Check every line of the entries that follow, and copy the ones containing "BranchPC".
[Extracted information Boundary: Start]
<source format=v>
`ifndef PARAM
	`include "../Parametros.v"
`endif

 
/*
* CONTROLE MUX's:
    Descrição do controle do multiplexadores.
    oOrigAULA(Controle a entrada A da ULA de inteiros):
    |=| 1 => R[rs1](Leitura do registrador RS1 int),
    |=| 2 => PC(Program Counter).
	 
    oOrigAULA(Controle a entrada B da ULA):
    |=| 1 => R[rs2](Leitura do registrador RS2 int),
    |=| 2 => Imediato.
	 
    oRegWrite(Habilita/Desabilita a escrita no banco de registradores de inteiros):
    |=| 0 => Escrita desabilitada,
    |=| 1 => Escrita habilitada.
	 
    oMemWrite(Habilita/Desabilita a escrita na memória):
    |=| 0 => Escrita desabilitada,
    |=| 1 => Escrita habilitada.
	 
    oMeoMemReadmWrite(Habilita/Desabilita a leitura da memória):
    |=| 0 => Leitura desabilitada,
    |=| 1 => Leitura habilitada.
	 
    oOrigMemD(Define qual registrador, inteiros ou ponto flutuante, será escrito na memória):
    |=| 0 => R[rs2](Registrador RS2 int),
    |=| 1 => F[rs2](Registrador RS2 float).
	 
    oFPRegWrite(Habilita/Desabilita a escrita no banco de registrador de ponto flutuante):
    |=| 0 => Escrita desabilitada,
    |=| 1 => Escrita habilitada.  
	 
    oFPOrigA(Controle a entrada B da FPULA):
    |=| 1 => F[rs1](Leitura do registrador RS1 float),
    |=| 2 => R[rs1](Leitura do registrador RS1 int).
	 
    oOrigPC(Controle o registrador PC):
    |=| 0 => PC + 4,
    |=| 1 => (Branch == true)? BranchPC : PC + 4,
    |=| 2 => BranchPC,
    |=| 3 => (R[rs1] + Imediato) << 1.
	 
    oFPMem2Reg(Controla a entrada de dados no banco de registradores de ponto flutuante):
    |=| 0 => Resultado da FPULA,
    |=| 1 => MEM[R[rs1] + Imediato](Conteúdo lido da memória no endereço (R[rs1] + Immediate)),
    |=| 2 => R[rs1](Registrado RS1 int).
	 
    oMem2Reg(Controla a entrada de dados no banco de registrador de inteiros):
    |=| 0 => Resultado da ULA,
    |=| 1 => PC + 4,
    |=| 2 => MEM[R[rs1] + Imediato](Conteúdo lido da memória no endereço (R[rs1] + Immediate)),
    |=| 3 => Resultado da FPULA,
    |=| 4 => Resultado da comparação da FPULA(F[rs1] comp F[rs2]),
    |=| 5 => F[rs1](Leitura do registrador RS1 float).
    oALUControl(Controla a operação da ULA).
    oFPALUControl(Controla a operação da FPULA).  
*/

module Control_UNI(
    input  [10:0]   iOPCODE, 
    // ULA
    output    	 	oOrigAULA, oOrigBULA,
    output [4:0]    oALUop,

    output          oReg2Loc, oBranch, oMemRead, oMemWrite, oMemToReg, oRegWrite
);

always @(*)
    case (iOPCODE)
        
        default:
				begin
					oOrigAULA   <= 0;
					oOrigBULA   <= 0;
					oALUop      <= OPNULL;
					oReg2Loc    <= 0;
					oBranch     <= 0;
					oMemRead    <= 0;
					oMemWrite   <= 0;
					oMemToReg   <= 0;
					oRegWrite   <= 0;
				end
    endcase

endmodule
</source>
[Extracted information Boundary: End]
[Extracted information Boundary: Start]
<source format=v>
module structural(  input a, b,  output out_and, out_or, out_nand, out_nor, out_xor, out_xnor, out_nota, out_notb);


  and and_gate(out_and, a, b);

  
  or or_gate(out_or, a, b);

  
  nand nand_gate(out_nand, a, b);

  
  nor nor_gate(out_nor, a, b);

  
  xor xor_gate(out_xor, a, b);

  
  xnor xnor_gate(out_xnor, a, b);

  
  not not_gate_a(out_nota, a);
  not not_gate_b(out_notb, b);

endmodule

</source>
[Extracted information Boundary: End]
Answer =>
    |=| 1 => (Branch == true)? BranchPC : PC + 4,
    |=| 2 => BranchPC,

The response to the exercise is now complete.